* TASK PROMPT
Word for word, print each line of the listing below; pictures stay out.

* INFORMATION GIVEN

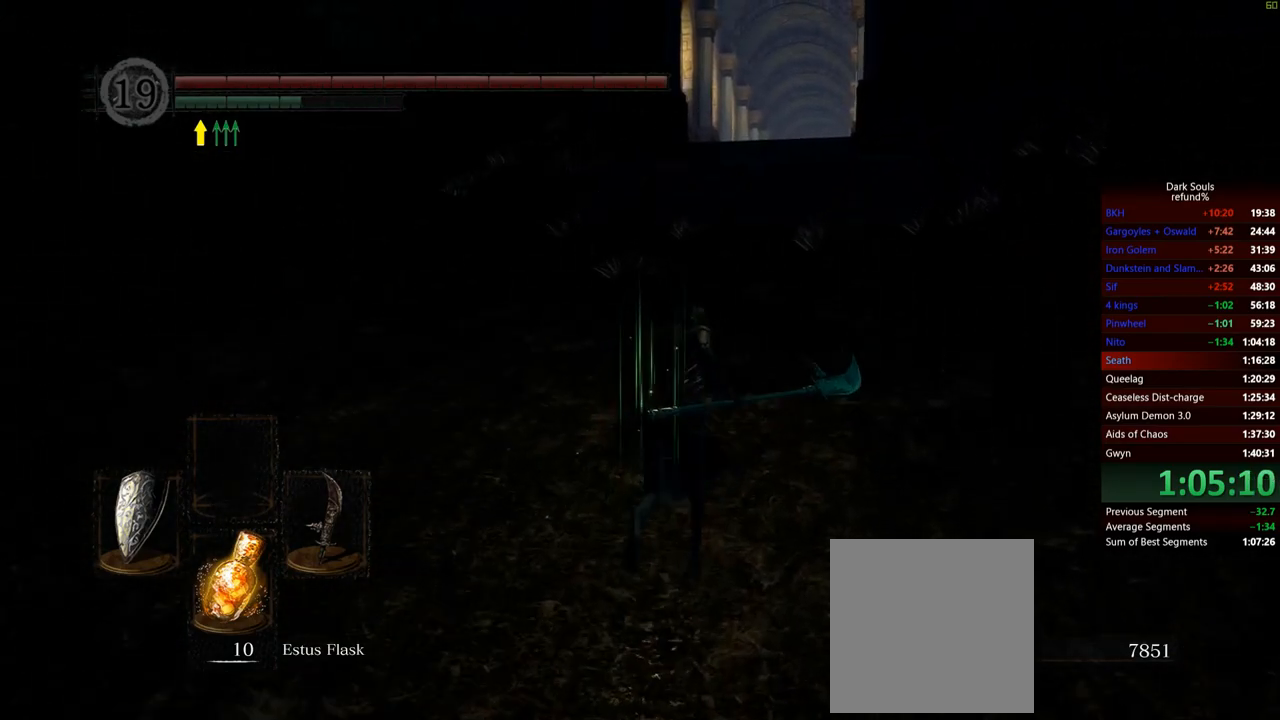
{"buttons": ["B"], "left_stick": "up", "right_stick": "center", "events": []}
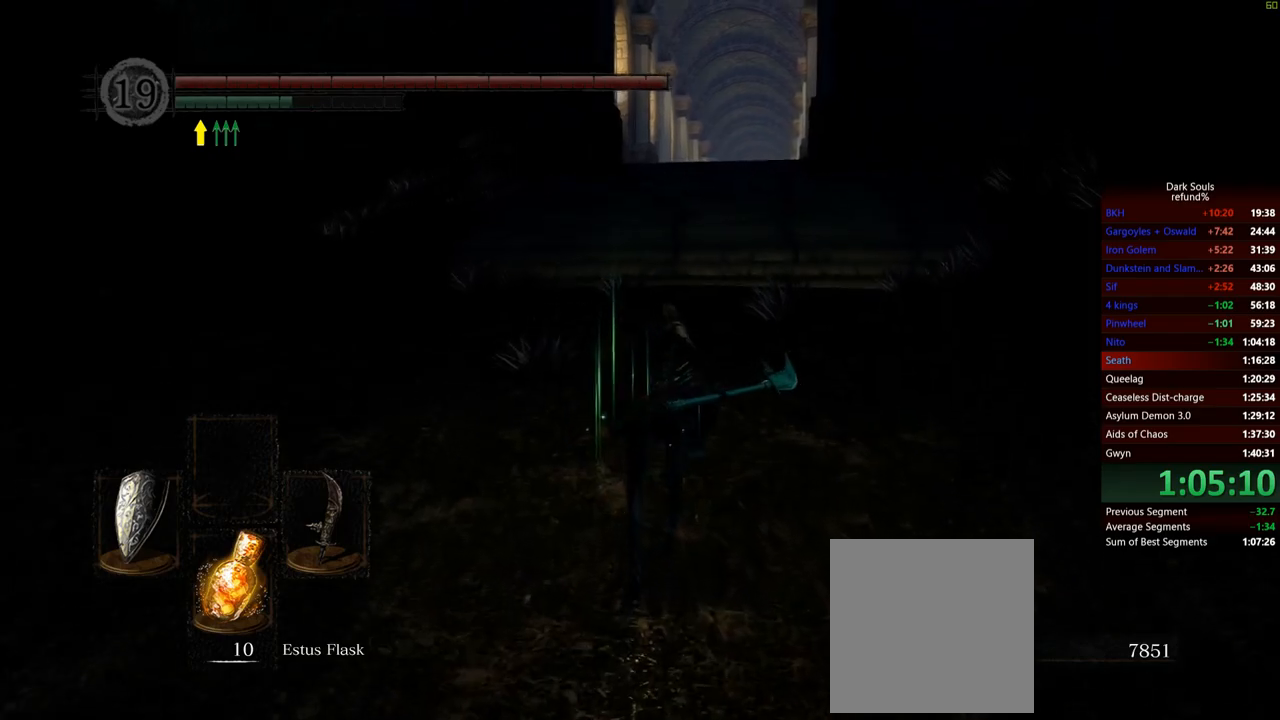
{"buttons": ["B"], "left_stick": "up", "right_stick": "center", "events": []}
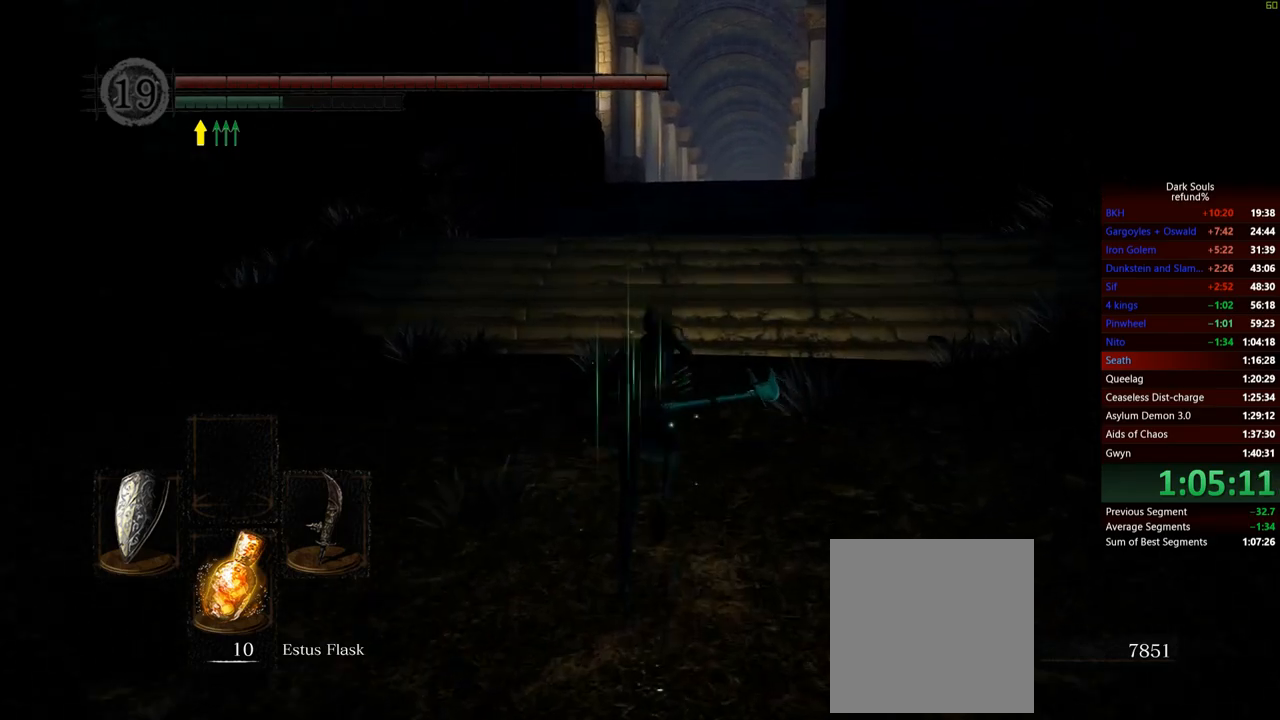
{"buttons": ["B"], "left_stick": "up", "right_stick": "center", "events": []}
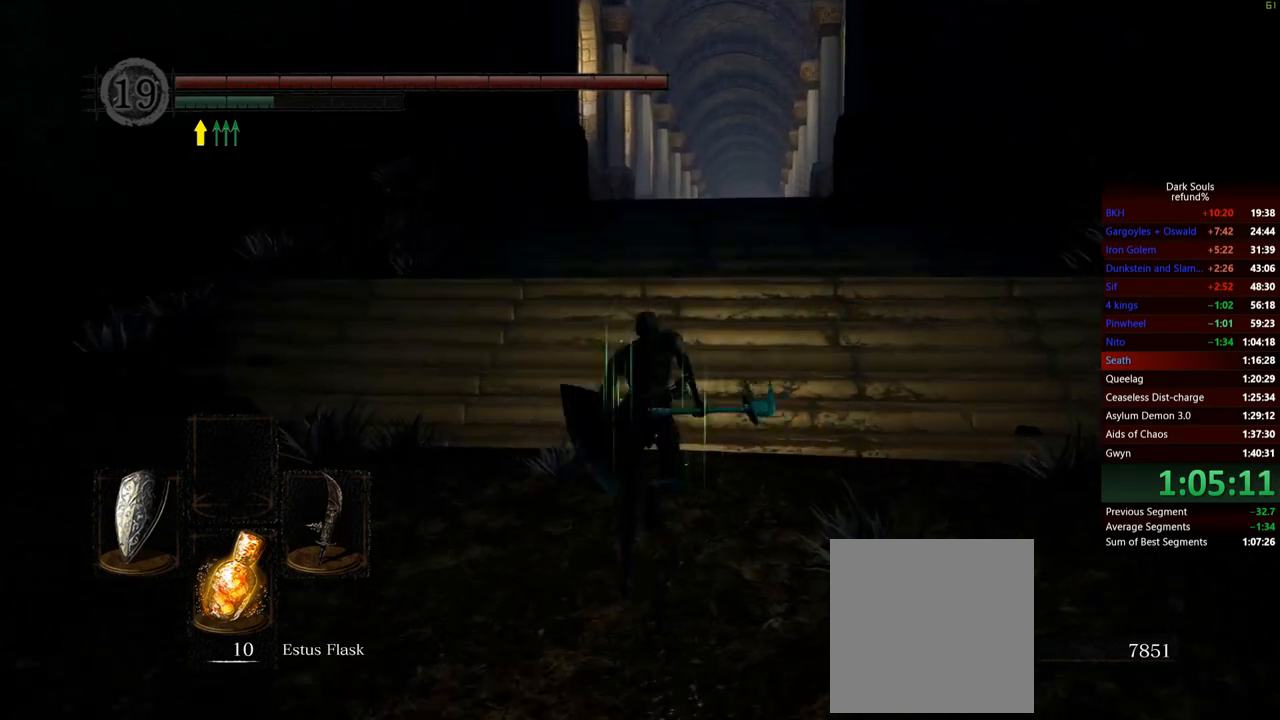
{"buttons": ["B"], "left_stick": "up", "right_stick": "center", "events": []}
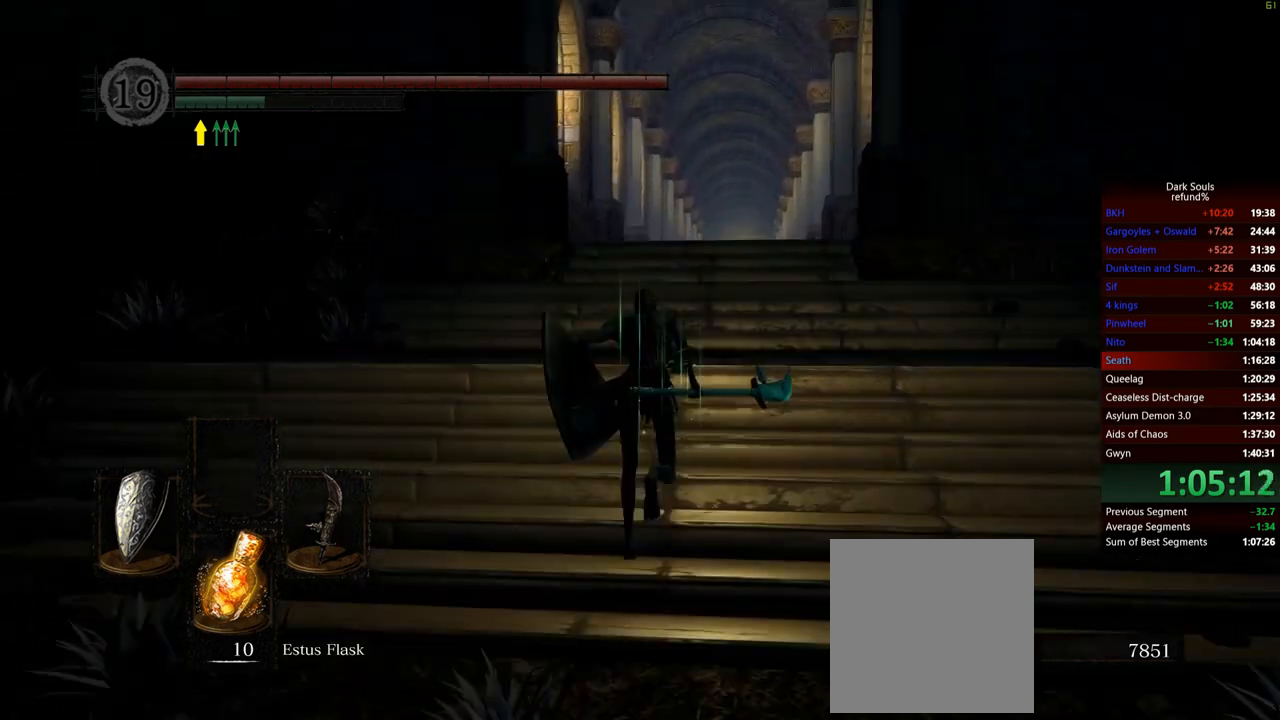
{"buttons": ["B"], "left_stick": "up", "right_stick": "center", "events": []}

* ANSWER SPACE
{"buttons": ["B"], "left_stick": "up", "right_stick": "center", "events": []}
{"buttons": ["B"], "left_stick": "up", "right_stick": "center", "events": []}
{"buttons": ["B"], "left_stick": "up", "right_stick": "center", "events": []}
{"buttons": ["B"], "left_stick": "up", "right_stick": "center", "events": []}
{"buttons": ["B"], "left_stick": "up", "right_stick": "center", "events": []}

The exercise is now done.